Validation categories
- Metadata completeness: Required fields, data types, and format validation
- File organization: Naming conventions, directory structure, and file formats
- Repository-style expectations: sample/platform annotations, organism/host fields, accession-aware filenames, and other elements commonly required at submission time
- Data integrity: Checksums, file sizes, and format validation
- Reuse signals: license clarity, contact information, and basic attribution info so a curator (or future user) knows who to reach and how it can be shared
Repository-style expectations
These checks are modeled on common reject reasons from public repositories like GEO and Zenodo (missing required fields, bad filenames, nonstandard dates). This is not an official submission approval.
| FAIRy check | GEO-style requirement | Zenodo-style requirement | Status |
|---|---|---|---|
| Metadata completeness | GEO submission guide | Zenodo metadata guide | ✓ Passed |
| File naming convention | GEO file naming | Zenodo file naming | ⚠ Warning |
| Date format standardization | GEO date format | Zenodo date format | ⚠ Warning |
| Required fields | GEO required fields | Zenodo required fields | ✗ Failed |
What's the attestation file?
FAIRy generates an attestation file that documents your validation process.
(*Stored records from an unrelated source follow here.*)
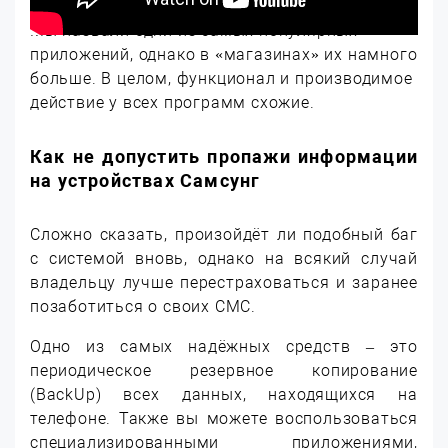
Мы назвали одни из самых популярных
приложений, однако в «магазинах» их намного
больше. В целом, функционал и производимое
действие у всех программ схожие.
Как не допустить пропажи информации
на устройствах Самсунг
Сложно сказать, произойдёт ли подобный баг
с системой вновь, однако на всякий случай
владельцу лучше перестраховаться и заранее
позаботиться о своих СМС.
Одно из самых надёжных средств – это
периодическое резервное копирование
(BackUp) всех данных, находящихся на
телефоне. Также вы можете воспользоваться
специализированными приложениями,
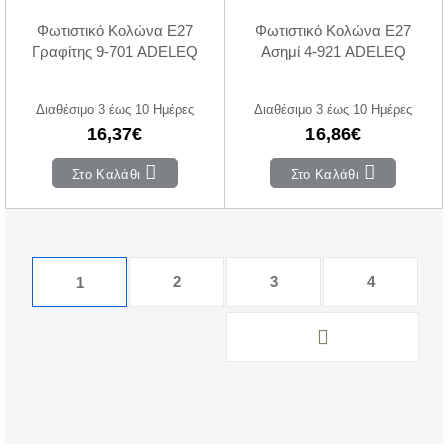
Φωτιστικό Κολώνα E27
Φωτιστικό Κολώνα E27
Γραφίτης 9-701 ADELEQ
Ασημί 4-921 ADELEQ
Διαθέσιμο 3 έως 10 Ημέρες
Διαθέσιμο 3 έως 10 Ημέρες
16,37€
16,86€
Στο Καλάθι
Στο Καλάθι
2
3
4
1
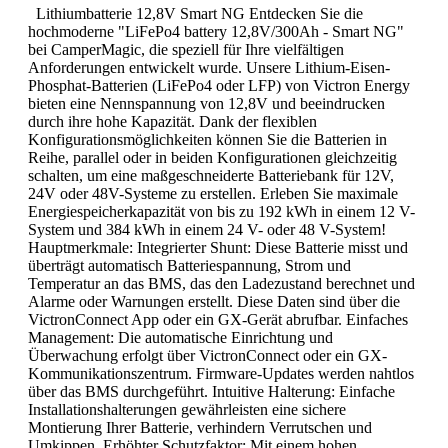
Lithiumbatterie 12,8V Smart NG Entdecken Sie die
hochmoderne "LiFePo4 battery 12,8V/300Ah - Smart NG"
bei CamperMagic, die speziell für Ihre vielfältigen
Anforderungen entwickelt wurde. Unsere Lithium-Eisen-
Phosphat-Batterien (LiFePo4 oder LFP) von Victron Energy
bieten eine Nennspannung von 12,8V und beeindrucken
durch ihre hohe Kapazität. Dank der flexiblen
Konfigurationsmöglichkeiten können Sie die Batterien in
Reihe, parallel oder in beiden Konfigurationen gleichzeitig
schalten, um eine maßgeschneiderte Batteriebank für 12V,
24V oder 48V-Systeme zu erstellen. Erleben Sie maximale
Energiespeicherkapazität von bis zu 192 kWh in einem 12 V-
System und 384 kWh in einem 24 V- oder 48 V-System!
Hauptmerkmale: Integrierter Shunt: Diese Batterie misst und
überträgt automatisch Batteriespannung, Strom und
Temperatur an das BMS, das den Ladezustand berechnet und
Alarme oder Warnungen erstellt. Diese Daten sind über die
VictronConnect App oder ein GX-Gerät abrufbar. Einfaches
Management: Die automatische Einrichtung und
Überwachung erfolgt über VictronConnect oder ein GX-
Kommunikationszentrum. Firmware-Updates werden nahtlos
über das BMS durchgeführt. Intuitive Halterung: Einfache
Installationshalterungen gewährleisten eine sichere
Montierung Ihrer Batterie, verhindern Verrutschen und
Umkippen. Erhöhter Schutzfaktor: Mit einem hohen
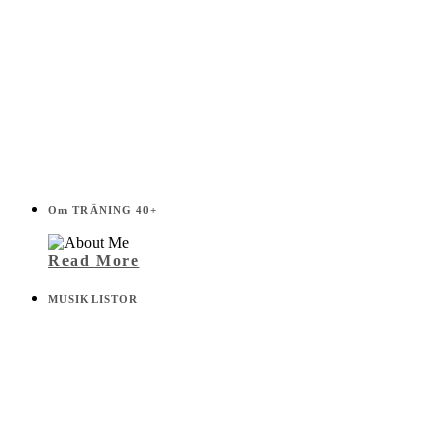
Om TRÄNING 40+
Read More
MUSIKLISTOR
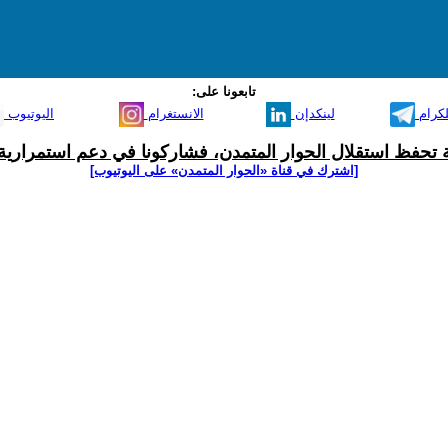
تابعونا على:
لكرام
لينكدإن
الانستغرام
اليوتيوب
ية تحفظ استقلال الحوار المتمدن، فشاركونا في دعم استمرارية 
[اشترك في قناة ‫«الحوار المتمدن» على اليوتيوب]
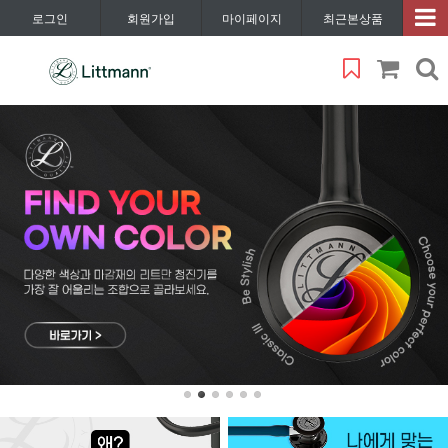
로그인
회원가입
마이페이지
최근본상품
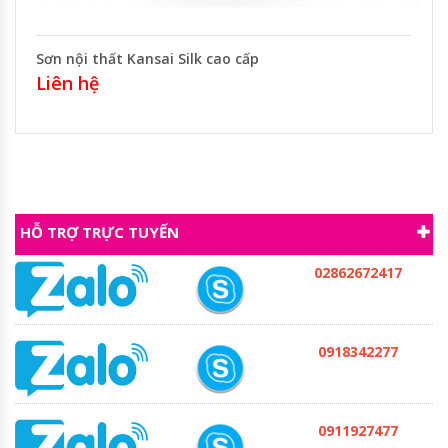
Sơn nội thất Kansai Silk cao cấp
Liên hệ
HỖ TRỢ TRỰC TUYẾN
02862672417
0918342277
0911927477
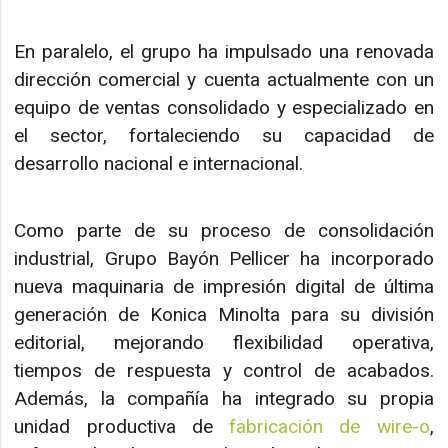
En paralelo, el grupo ha impulsado una renovada
dirección comercial y cuenta actualmente con un
equipo de ventas consolidado y especializado en
el sector, fortaleciendo su capacidad de
desarrollo nacional e internacional.
Como parte de su proceso de consolidación
industrial, Grupo Bayón Pellicer ha incorporado
nueva maquinaria de impresión digital de última
generación de Konica Minolta para su división
editorial, mejorando flexibilidad operativa,
tiempos de respuesta y control de acabados.
Además, la compañía ha integrado su propia
unidad productiva de
fabricación de wire-o
,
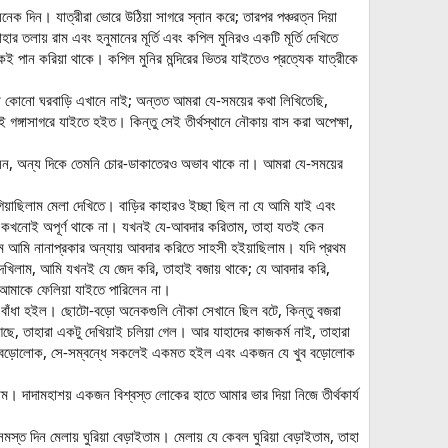
অনেক দিন। যাত্রীরা ভোরে উঠিয়া সাগরে স্নান করে; তারপর পঞ্চরত্ন দিয়া
তাহার তলায় রাম এবং হনুমানের মূর্তি এবং কপিল মুনিরও একটি মূর্তি দেখিতে
্যেকেই পান করিয়া থাকে। কপিল মুনির মন্দিরের ভিতর যাইতেও প্রত্যেক যাত্রীকে
 ছাড়া কোনো ঘরবাড়ি এখানে নাই; অন্তত আমরা যে-সময়ের কথা লিখিতেছি,
 গঙ্গাসাগরে যাইতে হইত। কিন্তু সেই তীর্থস্থানে নৌকায় বাস করা অপেক্ষা,
 আসেন, অন্য দিকে তেমনি চোর-ডাকাতেরও অভাব থাকে না। আমরা যে-সময়ের
গিয়াছিলাম মেলা দেখিতে। বাড়ির কাহারও ইচ্ছা ছিল না যে আমি যাই এবং
ার কখনোই অপূর্ণ থাকে না। যখনই যে-আবদার করিতাম, তাহা যতই কেন
মে আমি নানাপ্রকার অন্যায় আবদার করিতে সাহসী হইয়াছিলাম। যদি প্রথম
খিলাম, আমি যখনই যে জেদ করি, তাহাই বজায় থাকে; যে আবদার করি,
 আমাকে ফেলিয়া যাইতে পারিলেন না।
নে বাঁধা হইল। ছোটো-বড়ো অনেকগুলি নৌকা সেখানে ছিল বটে, কিন্তু বজরা
 তাহারা একটু দেখিয়াই চলিয়া গেল। আর যাহাদের কাজকর্ম নাই, তাহারা
জন খুব বড়োলোক, সে-সম্বন্ধে সকলেই একমত হইল এবং একজন যে খুব বড়োলোক
ম। দাদামহাশয় একজন বিশ্বস্ত লোকের হাতে আমার ভার দিয়া নিজে তীর্থকার্য
ত দিন মেলায় ঘুরিয়া বেড়াইতাম। মেলায় যে কেবল ঘুরিয়া বেড়াইতাম, তাহা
You can attach this file to the dataset bundle when you hand it to a curator, a journal, or a program officer. It's your "we actually checked this" receipt.
Why attestation matters
The attestation file provides documented proof that validation was performed, which is valuable for:
- Institutions: Demonstrate that you have records of validation performed before submission, reducing administrative back-and-forth.
- Journals: Show that data quality checks were performed using standardized validation rules and versioned rulepacks—demonstrating due diligence.
- Grant panels: Prove that your institution has processes in place to streamline data deposition and reduce friction for data publication.
What the attestation file includes
- FAIRy version and rulepack used: Documents which validation rules were applied and in which version.
- Validation timestamp: Records when the validation was performed.
- Summary of checks performed: Lists what was validated (e.g., dates normalized to ISO 8601, IDs validated, units standardized, ORCIDs present and well-formed).
- File hashes and manifest information: Provides SHA-256 checksums for data files to verify integrity.
- Repository dry-run results: Shows whether the dataset passed preflight checks for specific repositories (e.g., GEO, Zenodo).
Sample attestation file
You can download a sample attestation file to see what it looks like:
Download sample attestation file (FAIRy_attestation_example.json)
Learn more about how attestation helps with compliance and due diligence in our institutions documentation.
Note: This is illustrative; production attestation files include a signed JSON format for institutional deployments.